Satellites have improved our knowledge on coral reefs, and that technology is currently shaping management decisions, by collecting near-real time information on multiple environmental variables around these ecosystems that cannot be obtained by in situ observations (Eakin et al. 2010). There are still some gaps with existing satellite technology, as they don’t provide images that provide the level of quantitative and qualitative data, necessary for creating comprehensive maps of living coral reefs, or detecting changes in their health on a global basis (Planetary Coral Reef Foundation 2012). For these reasons, in 2010 The Coral Reef Satellite Mission (CRSM) was launched by The Planetary Coral Reef Foundation, in collaboration with MIT’s Center for Space Research, and The Science Operations Center at Scripps Institution of Oceanography, to daily transmit real-time data, about the state of the world’s coral reefs, back to Earth. The global baseline map of coral reefs produced by the CRSM facilitated the discovery of hidden reefs and changes to their health.

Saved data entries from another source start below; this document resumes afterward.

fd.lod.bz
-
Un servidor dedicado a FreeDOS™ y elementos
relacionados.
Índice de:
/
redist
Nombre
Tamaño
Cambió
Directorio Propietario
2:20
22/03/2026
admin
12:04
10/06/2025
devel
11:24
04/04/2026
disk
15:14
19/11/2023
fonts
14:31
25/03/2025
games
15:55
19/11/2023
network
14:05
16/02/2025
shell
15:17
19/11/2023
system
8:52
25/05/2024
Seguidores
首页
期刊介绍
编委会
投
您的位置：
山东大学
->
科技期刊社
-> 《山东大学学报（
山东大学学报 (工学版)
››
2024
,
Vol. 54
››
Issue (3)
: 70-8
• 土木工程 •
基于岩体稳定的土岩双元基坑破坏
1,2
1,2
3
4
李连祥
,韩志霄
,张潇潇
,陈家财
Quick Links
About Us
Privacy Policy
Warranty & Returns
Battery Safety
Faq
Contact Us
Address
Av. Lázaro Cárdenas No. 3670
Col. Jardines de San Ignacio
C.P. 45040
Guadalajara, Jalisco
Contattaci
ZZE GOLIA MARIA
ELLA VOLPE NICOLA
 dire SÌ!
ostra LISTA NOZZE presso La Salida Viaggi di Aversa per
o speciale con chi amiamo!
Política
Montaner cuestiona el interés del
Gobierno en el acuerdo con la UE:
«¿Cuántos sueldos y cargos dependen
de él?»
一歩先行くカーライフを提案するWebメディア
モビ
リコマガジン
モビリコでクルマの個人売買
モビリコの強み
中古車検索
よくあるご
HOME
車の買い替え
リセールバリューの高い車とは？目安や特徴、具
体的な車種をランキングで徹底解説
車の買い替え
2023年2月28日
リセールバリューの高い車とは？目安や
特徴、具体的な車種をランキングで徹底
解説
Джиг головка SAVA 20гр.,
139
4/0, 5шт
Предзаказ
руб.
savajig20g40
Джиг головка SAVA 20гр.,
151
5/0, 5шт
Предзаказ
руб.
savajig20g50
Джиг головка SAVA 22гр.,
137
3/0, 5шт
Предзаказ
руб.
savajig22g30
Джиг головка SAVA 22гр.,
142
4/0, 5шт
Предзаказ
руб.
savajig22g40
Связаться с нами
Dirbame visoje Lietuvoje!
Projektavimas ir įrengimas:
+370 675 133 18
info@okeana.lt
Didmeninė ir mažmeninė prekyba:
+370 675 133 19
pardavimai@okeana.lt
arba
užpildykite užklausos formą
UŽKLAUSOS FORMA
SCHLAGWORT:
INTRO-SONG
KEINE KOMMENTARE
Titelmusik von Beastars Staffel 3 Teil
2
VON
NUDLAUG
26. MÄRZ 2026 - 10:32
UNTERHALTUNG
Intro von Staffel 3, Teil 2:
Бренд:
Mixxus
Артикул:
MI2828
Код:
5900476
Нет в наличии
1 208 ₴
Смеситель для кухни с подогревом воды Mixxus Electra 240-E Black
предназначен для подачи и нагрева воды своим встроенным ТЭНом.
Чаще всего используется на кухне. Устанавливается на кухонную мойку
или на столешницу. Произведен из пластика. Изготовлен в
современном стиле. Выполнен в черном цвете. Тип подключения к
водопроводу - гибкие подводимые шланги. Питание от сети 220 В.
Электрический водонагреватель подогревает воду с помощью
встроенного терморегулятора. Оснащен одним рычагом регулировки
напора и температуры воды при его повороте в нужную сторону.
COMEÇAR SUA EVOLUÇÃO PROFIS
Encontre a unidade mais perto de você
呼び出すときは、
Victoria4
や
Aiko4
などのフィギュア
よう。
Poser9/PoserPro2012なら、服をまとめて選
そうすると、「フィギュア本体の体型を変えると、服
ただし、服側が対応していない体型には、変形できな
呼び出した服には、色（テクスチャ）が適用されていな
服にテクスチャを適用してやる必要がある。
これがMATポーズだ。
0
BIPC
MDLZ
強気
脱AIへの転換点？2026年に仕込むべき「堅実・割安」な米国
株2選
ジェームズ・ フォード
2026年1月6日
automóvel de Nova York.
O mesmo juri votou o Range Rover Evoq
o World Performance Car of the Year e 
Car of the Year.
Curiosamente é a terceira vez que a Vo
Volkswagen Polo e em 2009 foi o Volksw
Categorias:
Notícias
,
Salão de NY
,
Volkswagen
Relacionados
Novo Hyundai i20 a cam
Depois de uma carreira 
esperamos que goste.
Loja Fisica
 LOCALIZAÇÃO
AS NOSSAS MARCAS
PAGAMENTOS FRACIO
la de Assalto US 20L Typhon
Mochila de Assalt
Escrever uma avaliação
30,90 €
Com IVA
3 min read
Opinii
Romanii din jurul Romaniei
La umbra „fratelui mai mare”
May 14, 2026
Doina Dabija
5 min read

Recent advances and applications on satellite technology have been targeted to detect marine oil spills, due to the threat they pose to the economy and the environment. For instance, the satellite Sentinel has been launched for environmental monitoring, specifically for response to natural disasters, including oil-spill monitoring as well as ship surveillance (ESA 2017). This satellite has Synthetic Aperture Radar sensors (SAR) that provide high-resolution images (20m) independent of weather conditions, and allow the identification of oil slicks due to the disruption of ocean backscatter. Ideally, SAR satellite images are used to detect any oil slick that can result from illegal dumping, sabotage incidents, operational failures, etc. Combining SAR technology with an integrated environmental modeling system can be used to remotely track and forecast the spill’s Fate, to ensure making the required informed decisions to safeguard people, assets, and the natural environment. The integration of these tools assists the surveillance activities of concerned environmental and governmental organizations. This technological approaches can potentially enable Saudi Aramco to better respond to oil-spill incidents by providing an accurate and proactive oil spill monitoring system. Satellite-based monitoring provides broad advantages, such as rapid spill identification, near real-time imagery for oil spill impact management, and threat assessments.
While many of these advances on oil spill detection for coral reef protection are promising, there are still gaps that need to be filled. For instance, the current technology only allows users to map coral reefs, inform about changes in the environment around them and detect onsite oil spills. To help better manage and protect the marine environment and its resources, this technology should be integrated with modelling capabilities that allow for the prediction in real time the direction of oil spills to anticipate our responses and minimize impacts. Saudi Aramco has recently triggered the establishment of in-house environmental modeling capabilities, to improve and enhance its modeling capabilities in both the Red Sea and the Arabian Gulf. This modelling will be ready for operation Companywide by 2021. We are looking forward to integrating these modeling capabilities with SAR technology, as part of our oil spill response capability.